▶ _Complete the following_:
**1.** Please copy the passage on CUDA memory sharing from "Back to the" up to and including "better than that!".
**2.** Continue the passage on CUDA memory sharing from the point where it stops.

▶ _Text section_:
In this post we will look at different models of sharing memory between CPU and GPU devices with CUDA. It’s not directly related to C++, but as C++ developers we love to have a full control over memory usage, and for good reason – as we will soon see. Efficient data transfer between the host and the device can boost performance of your CUDA algorithms, and it’s important to understand various memory exchange patterns and their tradeoffs.
There’s no better place to start from than the classical vector addition task:
cudaMalloc(&a, …); cudaMalloc(&b, …); cudaMalloc(&c, …); cudaMemcpy(a, …, cudaMemcpyHostToDevice); cudaMemcpy(b, …, cudaMemcpyHostToDevice); kernel<<<...>>>(a, b, c); cudaDeviceSynchronize(); cudaMemcpy(…, c, cudaMemcpyDeviceToHost);
The cudaMalloc allocates a chunk of Device memory, and cudaMemcpy copies the memory from/to device. Let’s see the Timeline trace in NVIDIA Visual Profiler:
It nicely shows all the interesting activities: Runtime API is a “CPU view” of the process, Memory and Compute show the time it takes to copy the data and execute the kernel respectively. This view also shows very clearly that (at least for a simple kernel) the memory operations take significant amount of time in the overall process, much larger than the computation itself.
Back to the memory analysis, first thing to notice is that this call is synchronous. The execution of the kernel code waits until the copying is complete, and only after the completion of the kernel we start copying the result back. We can obviously do better than that!
More Parallelism!

▶ _Source information_:
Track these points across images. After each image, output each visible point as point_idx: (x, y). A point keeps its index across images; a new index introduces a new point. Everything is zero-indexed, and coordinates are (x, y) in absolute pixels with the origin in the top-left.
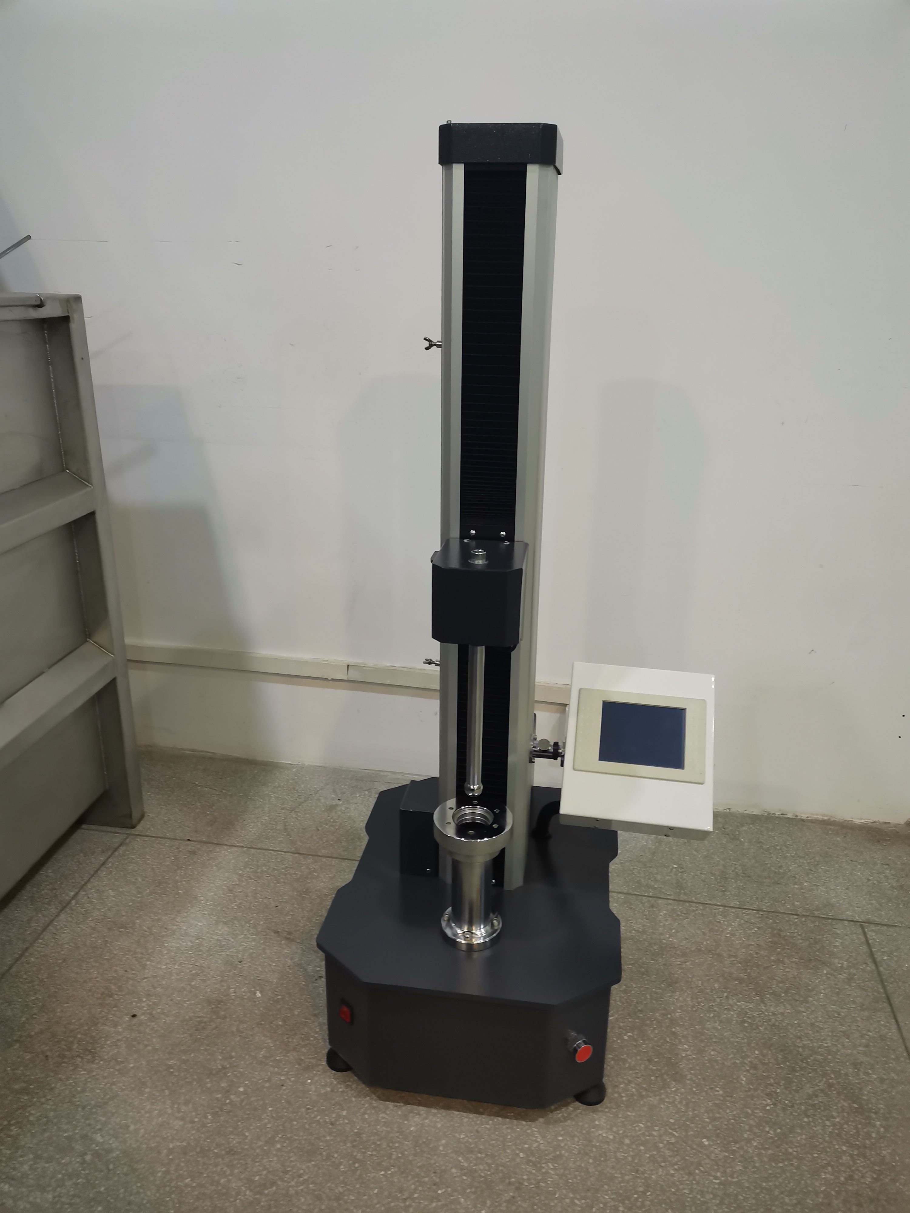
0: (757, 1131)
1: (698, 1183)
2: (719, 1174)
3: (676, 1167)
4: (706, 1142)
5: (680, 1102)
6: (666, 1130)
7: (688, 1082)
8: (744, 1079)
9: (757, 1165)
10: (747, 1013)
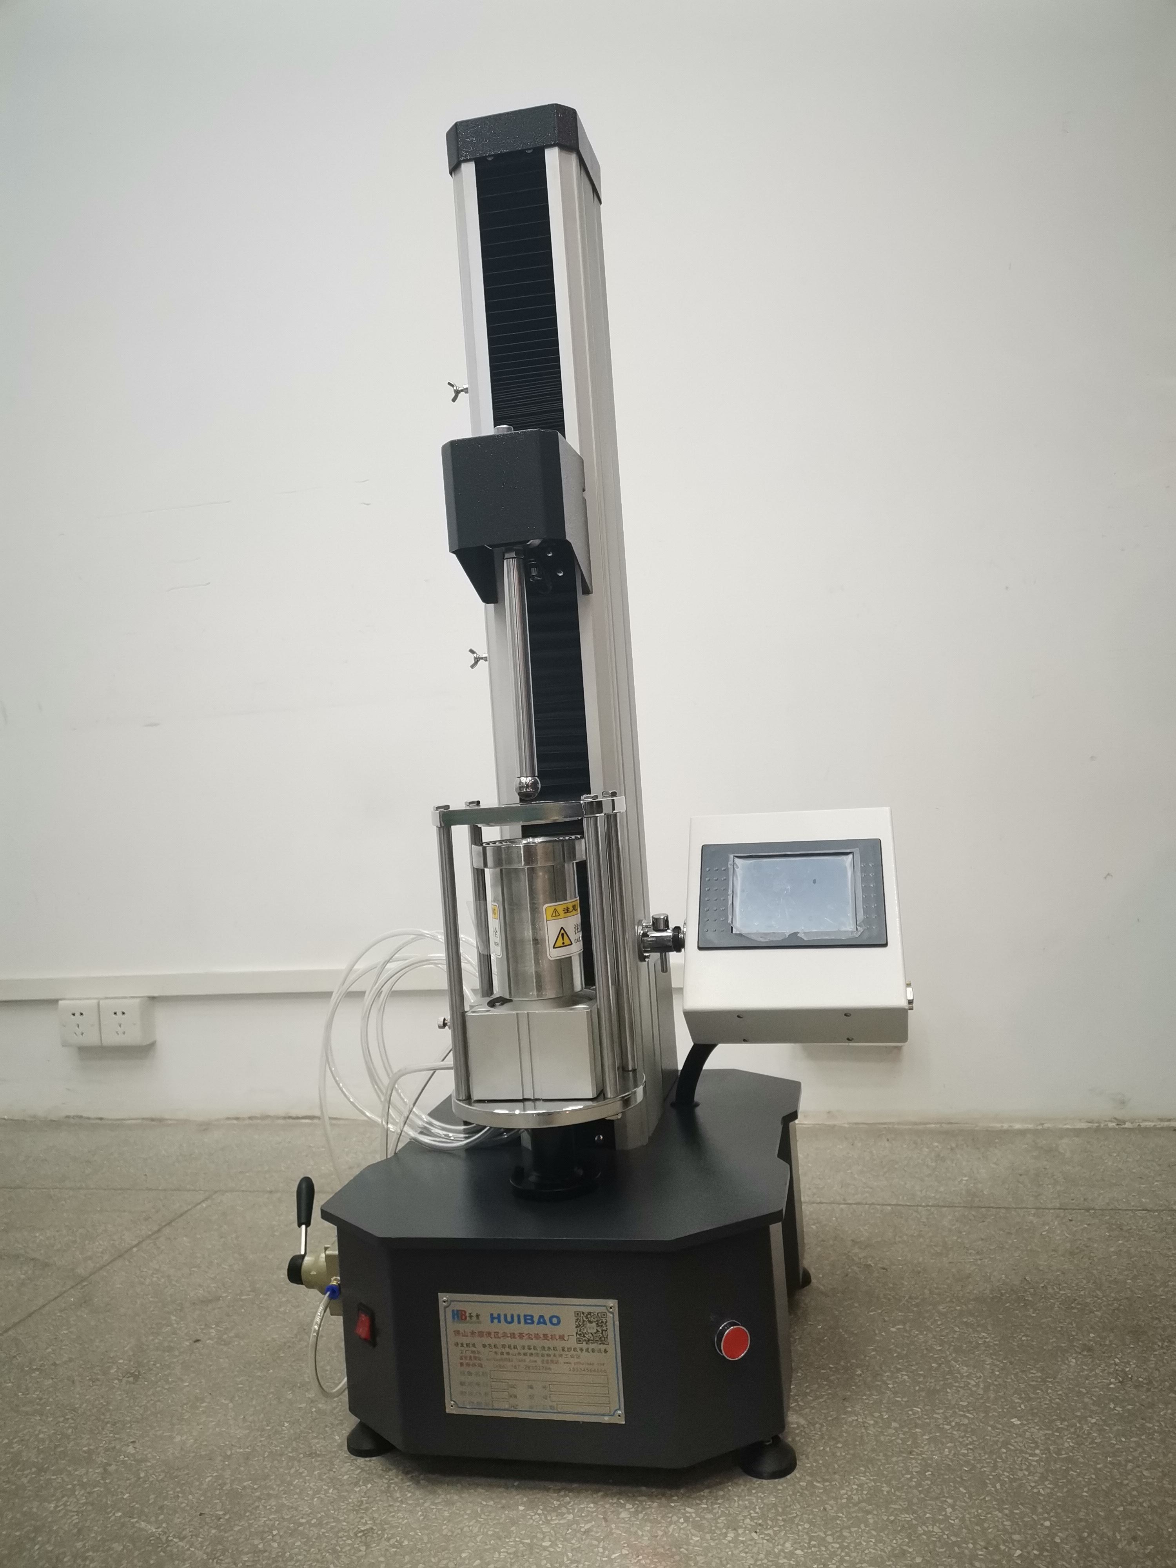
0: (1094, 1408)
1: (1003, 1461)
2: (1037, 1451)
3: (971, 1447)
4: (1015, 1421)
5: (977, 1385)
6: (955, 1412)
7: (988, 1367)
8: (1074, 1361)
9: (1098, 1440)
10: (1075, 1300)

▶ _List of answers_:
**1.**
Back to the memory analysis, first thing to notice is that this call is synchronous. The execution of the kernel code waits until the copying is complete, and only after the completion of the kernel we start copying the result back. We can obviously do better than that!

**2.**
Let’s see what level of parallelism is supported by our device. First, we need to query device properties:
cudaDeviceProp props; cudaGetDeviceProperties(&props, deviceid);
The deviceOverlap field indicates whether the GPU supports copying data in parallel with kernel execution. But it’s declared as deprecated, and we prefer checking the asyncEngineCount value instead. 0 would mean no overlap, value of 1 – we can copy memory in parallel with execution, and 2 – the device has two DMA engines, and can copy memory to and from device in parallel, while executing kernels at the same time.
The GPU that I’m currently using (Quadro M2000M) has a single “async” DMA engine, my ultimate performance limit would be having the whole process take the time of 3 buffer copies, with no delays and no processing in between. In this simple example it does not look like a huge improvement, but, of cause, the benefits of parallelism would be different for different kernels.
Our strategy would be breaking the buffers to smaller chunks, such that while executing the kernel on chunk n we will be copying chunk n+1 in.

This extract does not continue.